Without Michy Batshuayi's goals, Borussia Dortmund would be eight points worse off and in danger of failing to qualify for the Champions League. DW's Matt Ford says coach Peter Stöger is lucky to have him.
Last week's humiliating Europa League exit against Red Bull Salzburg was the most significant piece of evidence yet that Borussia Dortmund is a bridge too far for Peter Stöger.
But they could have been out even earlier were it not for Michy Batshuayi's two first-leg goals against Atalanta in the previous round.
In the Bundesliga, the Belgian's goals have been even more vital. Without them, Borussia Dortmund would be eight points worse off and four points outside of the Champions League places – the absolute minimum target as stated by the club.
His two debut goals helped Dortmund to a 3-2 win away at Stöger's old club, Cologne, in February while his late heroics spared BVB's blushes against Frankfurt last week.
Against Hannover, one moment of brilliance from the Belgian was all it took to maintain Stöger's unbeaten Bundesliga record – and keep him in a job.

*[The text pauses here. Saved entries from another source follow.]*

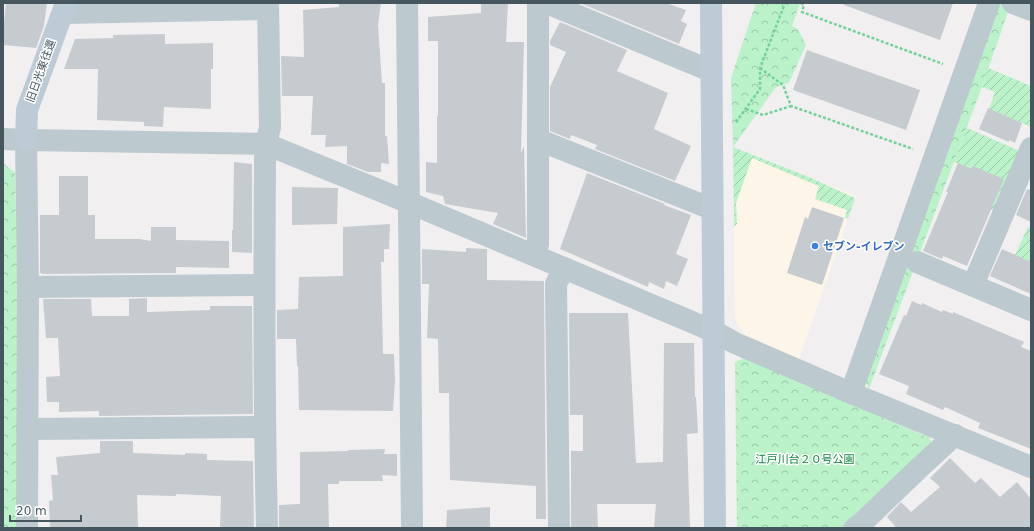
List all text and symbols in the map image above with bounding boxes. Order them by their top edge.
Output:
street label: 旧日光東往還 [24,38,58,104]
place label: セブン-イレブン [823,240,905,253]
marker: セブン-イレブン [810,241,820,251]
park label: 江戸川台２０号公園 [756,453,855,466]
scale bar [10,497,81,523]
text: 20 m [16,504,47,518]

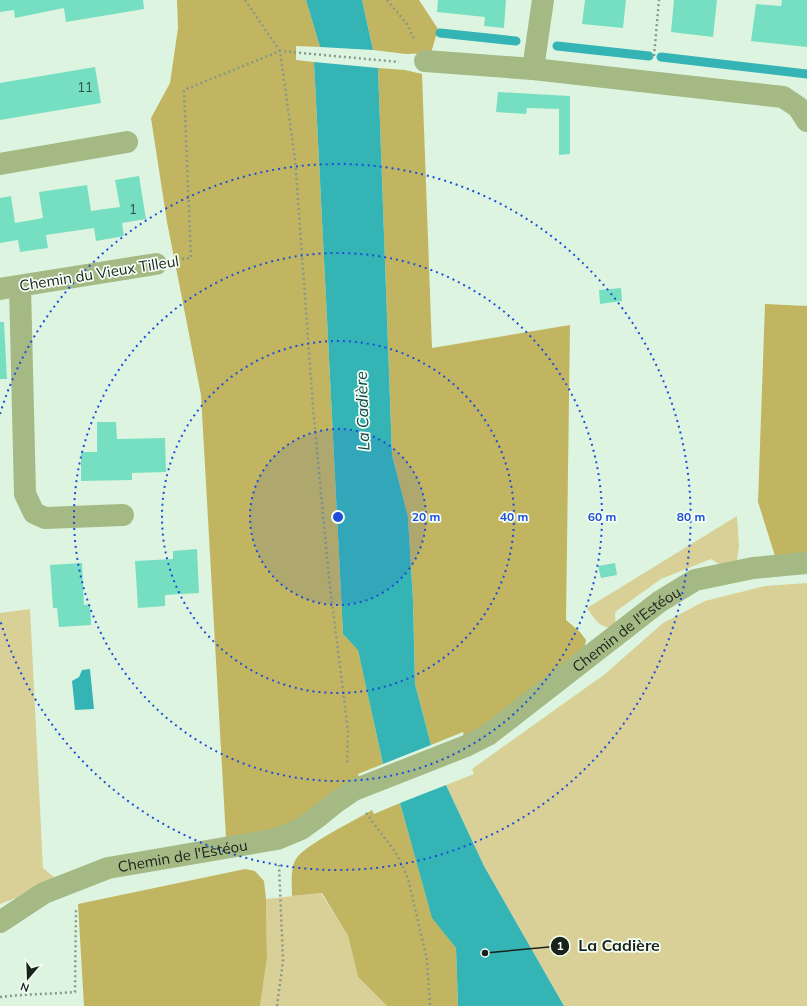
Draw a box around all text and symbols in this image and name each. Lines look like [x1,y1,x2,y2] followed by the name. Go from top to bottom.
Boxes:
[77,79,93,95] house number: 11
[129,201,137,217] house number: 1
[18,251,180,295] street label: Chemin du Vieux Tilleul
[351,371,373,451] water label: La Cadière
[412,509,440,524] text: 20 m
[500,509,528,524] text: 40 m
[588,509,616,524] text: 60 m
[677,509,705,524] text: 80 m
[331,510,345,524] centre of rings
[568,582,684,676] street label: Chemin de l'Estéou
[116,835,249,876] street label: Chemin de l'Estéou
[550,932,668,960] callout: La Cadière
[578,935,660,955] text: La Cadière
[556,938,564,953] text: 1
[8,958,48,998] north arrow
[19,979,31,995] text: N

While their German Cup defeat to Bayern in Stöger's second game was understandable, going out of the Europa League with a meek goalless draw against the Austrian champions was less forgivable. The Europa League was an eminently winnable competition for a team of Dortmund's quality – and remains the only major honor the storied club hasn't won.

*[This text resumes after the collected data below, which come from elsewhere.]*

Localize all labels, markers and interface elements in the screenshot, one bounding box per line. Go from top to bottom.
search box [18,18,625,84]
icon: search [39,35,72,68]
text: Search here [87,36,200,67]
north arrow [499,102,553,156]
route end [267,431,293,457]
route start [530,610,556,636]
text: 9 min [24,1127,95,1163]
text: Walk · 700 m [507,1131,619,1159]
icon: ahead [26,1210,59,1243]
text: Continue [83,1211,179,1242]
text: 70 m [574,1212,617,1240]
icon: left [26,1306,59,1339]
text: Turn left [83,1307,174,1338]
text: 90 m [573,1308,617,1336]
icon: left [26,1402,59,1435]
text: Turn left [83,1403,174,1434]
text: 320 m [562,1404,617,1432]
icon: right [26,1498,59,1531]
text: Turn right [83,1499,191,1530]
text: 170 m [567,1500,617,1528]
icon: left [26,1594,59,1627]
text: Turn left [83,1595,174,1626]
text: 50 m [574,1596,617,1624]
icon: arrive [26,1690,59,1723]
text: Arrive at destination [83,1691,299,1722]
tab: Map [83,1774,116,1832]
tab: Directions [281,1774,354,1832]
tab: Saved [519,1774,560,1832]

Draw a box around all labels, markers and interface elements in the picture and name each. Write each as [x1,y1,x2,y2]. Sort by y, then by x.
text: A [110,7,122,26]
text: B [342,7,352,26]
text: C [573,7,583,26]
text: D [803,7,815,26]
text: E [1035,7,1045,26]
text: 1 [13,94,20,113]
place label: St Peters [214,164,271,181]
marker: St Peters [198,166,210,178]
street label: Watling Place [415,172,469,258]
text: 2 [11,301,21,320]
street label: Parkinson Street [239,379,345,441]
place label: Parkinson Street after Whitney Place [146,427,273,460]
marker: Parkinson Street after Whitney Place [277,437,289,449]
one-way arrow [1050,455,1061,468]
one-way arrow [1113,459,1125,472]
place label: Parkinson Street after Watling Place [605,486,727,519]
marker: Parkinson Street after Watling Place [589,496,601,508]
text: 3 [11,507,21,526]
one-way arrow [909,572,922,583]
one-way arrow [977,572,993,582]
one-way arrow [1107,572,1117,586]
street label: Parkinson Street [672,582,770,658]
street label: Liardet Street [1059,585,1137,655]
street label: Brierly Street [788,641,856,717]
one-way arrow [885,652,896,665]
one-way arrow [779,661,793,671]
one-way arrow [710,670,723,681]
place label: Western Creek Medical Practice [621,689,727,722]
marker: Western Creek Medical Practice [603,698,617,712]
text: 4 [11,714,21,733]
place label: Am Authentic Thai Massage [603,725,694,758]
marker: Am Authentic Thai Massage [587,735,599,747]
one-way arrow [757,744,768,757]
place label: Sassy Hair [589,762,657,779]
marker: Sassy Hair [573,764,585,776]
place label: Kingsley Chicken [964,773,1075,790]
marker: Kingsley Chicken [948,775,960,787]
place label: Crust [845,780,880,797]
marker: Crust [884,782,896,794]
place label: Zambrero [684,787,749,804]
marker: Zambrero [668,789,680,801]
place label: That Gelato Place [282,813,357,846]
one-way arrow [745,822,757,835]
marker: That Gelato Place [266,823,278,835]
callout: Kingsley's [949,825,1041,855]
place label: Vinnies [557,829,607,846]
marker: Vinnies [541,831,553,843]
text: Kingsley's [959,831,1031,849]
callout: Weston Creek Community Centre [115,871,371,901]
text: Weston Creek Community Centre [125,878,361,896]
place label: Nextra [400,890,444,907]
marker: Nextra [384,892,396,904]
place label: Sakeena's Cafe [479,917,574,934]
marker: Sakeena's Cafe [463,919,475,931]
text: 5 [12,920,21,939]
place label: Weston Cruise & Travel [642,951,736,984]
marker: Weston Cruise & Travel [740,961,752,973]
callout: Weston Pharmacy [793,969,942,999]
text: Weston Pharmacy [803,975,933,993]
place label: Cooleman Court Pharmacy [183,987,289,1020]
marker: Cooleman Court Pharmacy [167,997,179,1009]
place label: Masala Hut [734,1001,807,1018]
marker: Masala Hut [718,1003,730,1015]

Were they at risk of failing to qualify for the Champions League too, it's difficult to see how Stöger could have retained the support of the Dortmund hierarchy, even at such an early stage.
Batshuayi - in a class of his own
Ironically, the player the Austrian has to thank is a player who doesn't belong to the club.

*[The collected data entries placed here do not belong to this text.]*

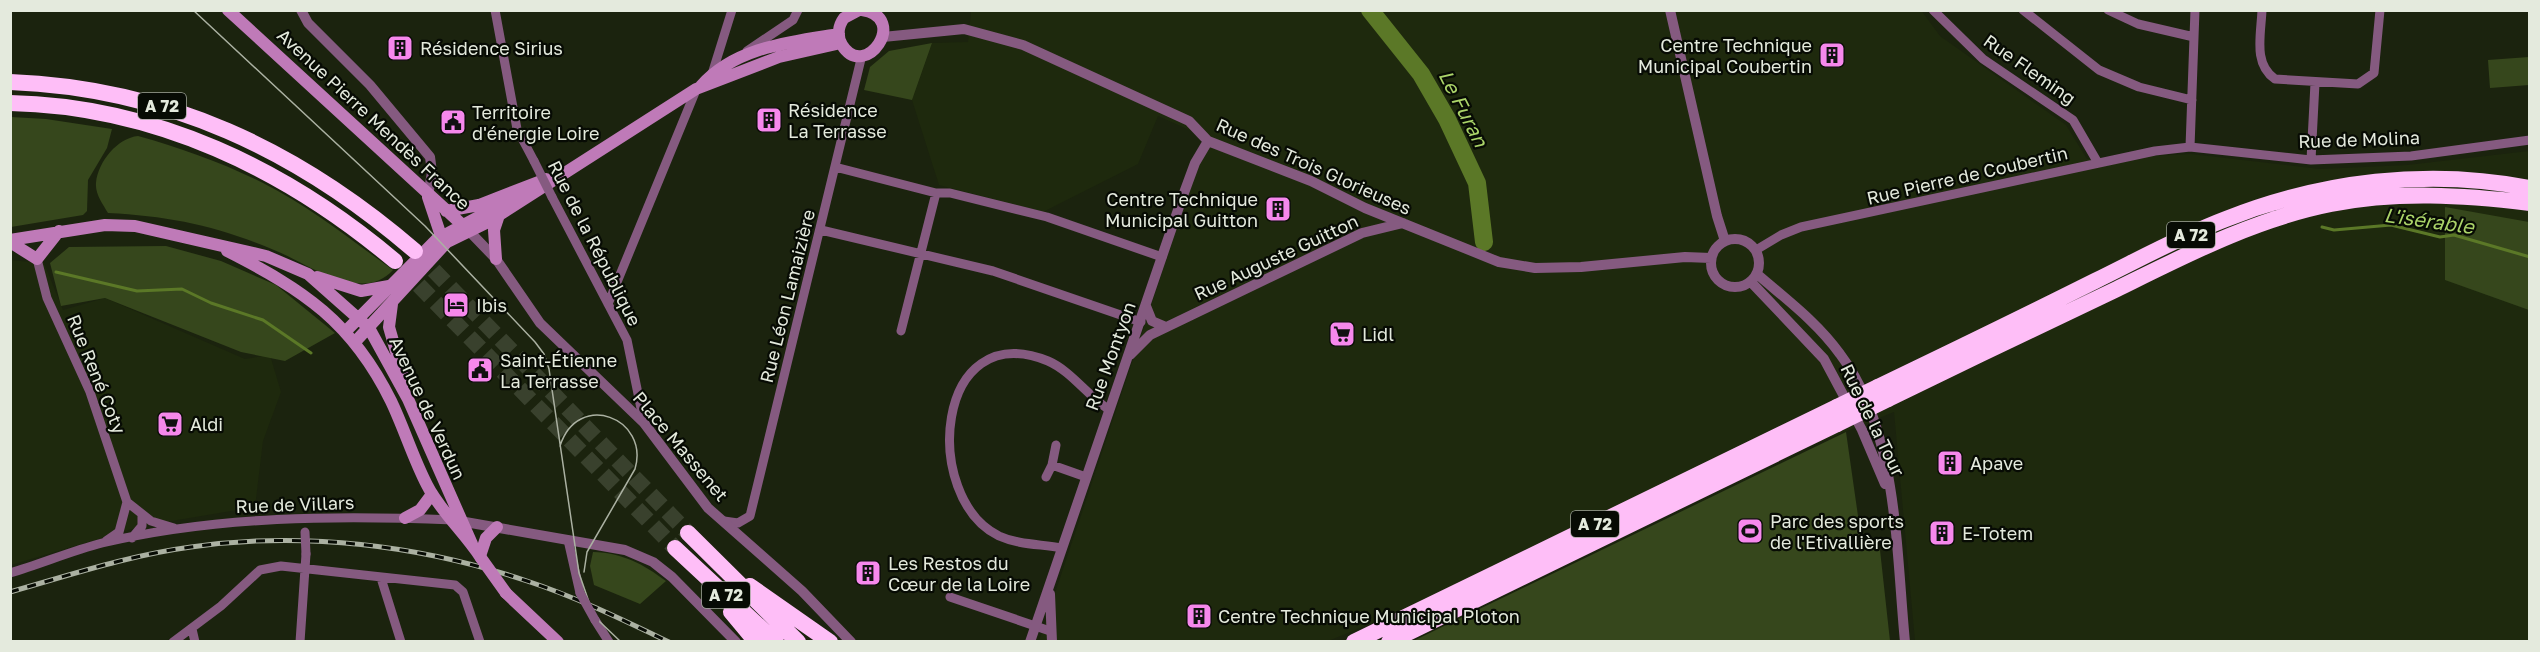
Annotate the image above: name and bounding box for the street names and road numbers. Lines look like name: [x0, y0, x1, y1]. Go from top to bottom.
street label: Avenue Pierre Mendès France: [273, 24, 475, 214]
street label: Rue Fleming: [1980, 29, 2080, 109]
road number: A 72: [138, 93, 186, 119]
street label: Rue des Trois Glorieuses: [1213, 113, 1415, 219]
street label: Rue de Molina: [2298, 126, 2420, 152]
street label: Rue Pierre de Coubertin: [1864, 141, 2070, 209]
street label: Rue de la République: [544, 157, 646, 329]
street label: Rue Léon Lamaizière: [755, 207, 819, 385]
street label: Rue Auguste Guitton: [1190, 209, 1362, 305]
road number: A 72: [2167, 222, 2215, 248]
street label: Rue Montyon: [1080, 299, 1140, 413]
street label: Rue René Coty: [63, 311, 131, 437]
street label: Avenue de Verdun: [385, 333, 471, 483]
street label: Rue de la Tour: [1836, 360, 1910, 480]
street label: Place Massenet: [629, 387, 733, 505]
street label: Rue de Villars: [235, 491, 355, 517]
road number: A 72: [1571, 511, 1619, 537]
road number: A 72: [702, 582, 750, 608]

"It simply wasn't possible to get an option to buy, not for the life of us," said CEO Hans-Joachim Watzke when finalizing Batshuayi's loan deal from Chelsea. "When [Chelsea's Russian owner] Roman Abramovich says no, it means no."
The finances aren't the issue; Dortmund were ranked 12th in the 2018 Deloitte Football Money League with a total revenue of €332.6m ($409m). They have made a net profit of over €130m ($160m) this season alone - thanks in part to the sale of players of Batshuayi's caliber. They are the kind of players BVB just can't keep.
Marco Reus said he hoped his decision to sign a new contract until 2023 would send "a signal" to his teammates that they can "build something sustainable" in Dortmund. Much of that will depend upon Stöger's long-term successor.
For the time being, Stöger is fortunate to have a player of Batshuayi's quality keeping him in a job.